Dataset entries
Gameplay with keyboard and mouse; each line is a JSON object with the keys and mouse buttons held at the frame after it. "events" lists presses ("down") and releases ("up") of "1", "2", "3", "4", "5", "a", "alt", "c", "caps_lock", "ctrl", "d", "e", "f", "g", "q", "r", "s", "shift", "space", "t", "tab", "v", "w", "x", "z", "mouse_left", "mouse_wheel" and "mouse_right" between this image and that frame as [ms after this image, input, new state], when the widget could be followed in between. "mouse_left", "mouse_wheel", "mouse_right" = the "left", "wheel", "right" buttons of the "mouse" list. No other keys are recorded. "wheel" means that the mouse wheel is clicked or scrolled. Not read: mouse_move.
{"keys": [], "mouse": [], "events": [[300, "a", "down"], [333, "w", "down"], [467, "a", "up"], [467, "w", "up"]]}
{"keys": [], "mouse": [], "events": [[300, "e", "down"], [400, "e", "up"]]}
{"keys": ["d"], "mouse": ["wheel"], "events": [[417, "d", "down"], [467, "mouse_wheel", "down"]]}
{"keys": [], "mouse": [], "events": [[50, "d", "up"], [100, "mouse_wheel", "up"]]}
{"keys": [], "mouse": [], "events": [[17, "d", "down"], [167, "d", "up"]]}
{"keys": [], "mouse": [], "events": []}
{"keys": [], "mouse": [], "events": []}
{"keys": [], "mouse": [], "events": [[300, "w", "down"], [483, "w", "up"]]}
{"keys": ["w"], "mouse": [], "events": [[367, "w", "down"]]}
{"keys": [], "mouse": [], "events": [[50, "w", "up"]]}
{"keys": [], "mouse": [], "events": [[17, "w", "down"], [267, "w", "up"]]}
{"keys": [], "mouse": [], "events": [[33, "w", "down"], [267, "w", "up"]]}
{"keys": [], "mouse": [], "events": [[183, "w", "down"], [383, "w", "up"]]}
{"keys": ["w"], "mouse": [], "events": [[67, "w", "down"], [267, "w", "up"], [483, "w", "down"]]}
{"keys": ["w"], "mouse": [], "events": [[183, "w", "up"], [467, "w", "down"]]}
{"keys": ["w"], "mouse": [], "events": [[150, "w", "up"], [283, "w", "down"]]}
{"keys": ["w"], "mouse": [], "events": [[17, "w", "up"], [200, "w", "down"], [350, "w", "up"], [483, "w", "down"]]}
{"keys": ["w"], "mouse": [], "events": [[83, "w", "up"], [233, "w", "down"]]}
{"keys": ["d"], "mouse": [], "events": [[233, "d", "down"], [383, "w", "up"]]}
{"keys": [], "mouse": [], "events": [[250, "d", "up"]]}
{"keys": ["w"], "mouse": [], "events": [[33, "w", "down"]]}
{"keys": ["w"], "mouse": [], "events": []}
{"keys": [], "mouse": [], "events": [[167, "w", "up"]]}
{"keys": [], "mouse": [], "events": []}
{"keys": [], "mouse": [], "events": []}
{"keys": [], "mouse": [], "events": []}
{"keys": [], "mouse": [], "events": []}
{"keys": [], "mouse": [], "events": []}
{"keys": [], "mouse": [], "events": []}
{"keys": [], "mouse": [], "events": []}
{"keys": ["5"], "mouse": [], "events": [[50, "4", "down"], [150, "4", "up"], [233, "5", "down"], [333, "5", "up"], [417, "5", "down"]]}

■ **Work to be completed**: Reproduce every record, making sure each one stays exactly the same.

■ **Your solution**:
Gameplay with keyboard and mouse; each line is a JSON object with the keys and mouse buttons held at the frame after it. "events" lists presses ("down") and releases ("up") of "1", "2", "3", "4", "5", "a", "alt", "c", "caps_lock", "ctrl", "d", "e", "f", "g", "q", "r", "s", "shift", "space", "t", "tab", "v", "w", "x", "z", "mouse_left", "mouse_wheel" and "mouse_right" between this image and that frame as [ms after this image, input, new state], when the widget could be followed in between. "mouse_left", "mouse_wheel", "mouse_right" = the "left", "wheel", "right" buttons of the "mouse" list. No other keys are recorded. "wheel" means that the mouse wheel is clicked or scrolled. Not read: mouse_move.
{"keys": [], "mouse": [], "events": [[300, "a", "down"], [333, "w", "down"], [467, "a", "up"], [467, "w", "up"]]}
{"keys": [], "mouse": [], "events": [[300, "e", "down"], [400, "e", "up"]]}
{"keys": ["d"], "mouse": ["wheel"], "events": [[417, "d", "down"], [467, "mouse_wheel", "down"]]}
{"keys": [], "mouse": [], "events": [[50, "d", "up"], [100, "mouse_wheel", "up"]]}
{"keys": [], "mouse": [], "events": [[17, "d", "down"], [167, "d", "up"]]}
{"keys": [], "mouse": [], "events": []}
{"keys": [], "mouse": [], "events": []}
{"keys": [], "mouse": [], "events": [[300, "w", "down"], [483, "w", "up"]]}
{"keys": ["w"], "mouse": [], "events": [[367, "w", "down"]]}
{"keys": [], "mouse": [], "events": [[50, "w", "up"]]}
{"keys": [], "mouse": [], "events": [[17, "w", "down"], [267, "w", "up"]]}
{"keys": [], "mouse": [], "events": [[33, "w", "down"], [267, "w", "up"]]}
{"keys": [], "mouse": [], "events": [[183, "w", "down"], [383, "w", "up"]]}
{"keys": ["w"], "mouse": [], "events": [[67, "w", "down"], [267, "w", "up"], [483, "w", "down"]]}
{"keys": ["w"], "mouse": [], "events": [[183, "w", "up"], [467, "w", "down"]]}
{"keys": ["w"], "mouse": [], "events": [[150, "w", "up"], [283, "w", "down"]]}
{"keys": ["w"], "mouse": [], "events": [[17, "w", "up"], [200, "w", "down"], [350, "w", "up"], [483, "w", "down"]]}
{"keys": ["w"], "mouse": [], "events": [[83, "w", "up"], [233, "w", "down"]]}
{"keys": ["d"], "mouse": [], "events": [[233, "d", "down"], [383, "w", "up"]]}
{"keys": [], "mouse": [], "events": [[250, "d", "up"]]}
{"keys": ["w"], "mouse": [], "events": [[33, "w", "down"]]}
{"keys": ["w"], "mouse": [], "events": []}
{"keys": [], "mouse": [], "events": [[167, "w", "up"]]}
{"keys": [], "mouse": [], "events": []}
{"keys": [], "mouse": [], "events": []}
{"keys": [], "mouse": [], "events": []}
{"keys": [], "mouse": [], "events": []}
{"keys": [], "mouse": [], "events": []}
{"keys": [], "mouse": [], "events": []}
{"keys": [], "mouse": [], "events": []}
{"keys": ["5"], "mouse": [], "events": [[50, "4", "down"], [150, "4", "up"], [233, "5", "down"], [333, "5", "up"], [417, "5", "down"]]}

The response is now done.